◆ WORK TO BE COMPLETED ◆
Reproduce the data verbatim from the line containing "from a watch" through the end of the data, including both the starting line and the final line.

◆ EXCERPTED DATA ◆
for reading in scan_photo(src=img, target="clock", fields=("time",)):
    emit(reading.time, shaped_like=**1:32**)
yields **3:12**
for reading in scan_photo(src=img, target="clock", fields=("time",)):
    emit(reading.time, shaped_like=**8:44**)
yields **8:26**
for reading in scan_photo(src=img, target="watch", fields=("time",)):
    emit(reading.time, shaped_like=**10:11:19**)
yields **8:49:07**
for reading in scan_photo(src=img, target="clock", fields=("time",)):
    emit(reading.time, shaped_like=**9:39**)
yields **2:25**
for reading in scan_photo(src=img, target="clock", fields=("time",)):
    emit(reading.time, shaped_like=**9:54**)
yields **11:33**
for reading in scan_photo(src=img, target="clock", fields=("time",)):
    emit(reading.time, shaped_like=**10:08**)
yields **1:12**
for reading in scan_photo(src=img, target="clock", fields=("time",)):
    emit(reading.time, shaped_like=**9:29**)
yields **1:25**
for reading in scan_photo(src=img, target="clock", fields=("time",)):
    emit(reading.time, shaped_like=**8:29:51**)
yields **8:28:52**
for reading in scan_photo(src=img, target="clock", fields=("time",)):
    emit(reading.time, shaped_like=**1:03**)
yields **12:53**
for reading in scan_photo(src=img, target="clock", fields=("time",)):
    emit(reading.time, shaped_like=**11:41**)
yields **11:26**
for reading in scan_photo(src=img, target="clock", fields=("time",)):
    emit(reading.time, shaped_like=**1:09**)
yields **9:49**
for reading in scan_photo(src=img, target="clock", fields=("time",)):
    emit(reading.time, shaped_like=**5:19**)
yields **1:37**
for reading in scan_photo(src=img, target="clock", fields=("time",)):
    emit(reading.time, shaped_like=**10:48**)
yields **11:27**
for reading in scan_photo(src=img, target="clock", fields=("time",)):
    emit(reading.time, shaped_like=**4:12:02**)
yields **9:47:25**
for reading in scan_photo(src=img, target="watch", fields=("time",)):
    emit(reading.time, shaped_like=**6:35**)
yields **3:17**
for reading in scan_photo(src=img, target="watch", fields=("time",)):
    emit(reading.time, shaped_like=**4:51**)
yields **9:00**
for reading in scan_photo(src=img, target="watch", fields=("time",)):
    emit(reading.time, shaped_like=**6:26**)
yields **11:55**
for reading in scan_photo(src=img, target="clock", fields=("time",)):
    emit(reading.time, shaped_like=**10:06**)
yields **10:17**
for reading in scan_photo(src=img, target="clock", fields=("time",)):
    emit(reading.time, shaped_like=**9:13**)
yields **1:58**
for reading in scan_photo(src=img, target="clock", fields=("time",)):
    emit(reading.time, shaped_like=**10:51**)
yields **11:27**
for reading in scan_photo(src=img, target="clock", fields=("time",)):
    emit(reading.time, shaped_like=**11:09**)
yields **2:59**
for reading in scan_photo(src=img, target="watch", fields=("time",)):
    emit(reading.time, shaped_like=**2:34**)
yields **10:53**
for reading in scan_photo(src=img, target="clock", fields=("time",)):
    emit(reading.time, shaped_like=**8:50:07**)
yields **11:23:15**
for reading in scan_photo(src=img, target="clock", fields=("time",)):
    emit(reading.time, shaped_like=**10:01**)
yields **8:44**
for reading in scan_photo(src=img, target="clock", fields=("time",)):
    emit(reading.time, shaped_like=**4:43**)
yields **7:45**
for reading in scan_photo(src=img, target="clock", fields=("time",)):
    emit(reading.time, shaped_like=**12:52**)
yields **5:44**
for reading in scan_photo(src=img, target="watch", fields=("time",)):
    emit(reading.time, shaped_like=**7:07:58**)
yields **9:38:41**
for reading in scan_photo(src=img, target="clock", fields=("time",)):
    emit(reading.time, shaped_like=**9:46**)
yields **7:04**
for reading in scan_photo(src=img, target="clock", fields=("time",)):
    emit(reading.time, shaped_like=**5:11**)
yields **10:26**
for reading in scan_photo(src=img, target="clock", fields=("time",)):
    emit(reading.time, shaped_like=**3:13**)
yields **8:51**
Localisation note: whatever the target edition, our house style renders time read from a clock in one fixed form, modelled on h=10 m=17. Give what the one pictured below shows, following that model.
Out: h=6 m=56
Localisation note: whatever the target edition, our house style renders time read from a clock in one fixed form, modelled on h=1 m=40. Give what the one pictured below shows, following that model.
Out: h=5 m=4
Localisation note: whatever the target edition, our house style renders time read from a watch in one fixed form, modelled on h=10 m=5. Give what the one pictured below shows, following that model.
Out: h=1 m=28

◆ CORRECT OUTPUT ◆
Localisation note: whatever the target edition, our house style renders time read from a watch in one fixed form, modelled on h=10 m=5. Give what the one pictured below shows, following that model.
Out: h=1 m=28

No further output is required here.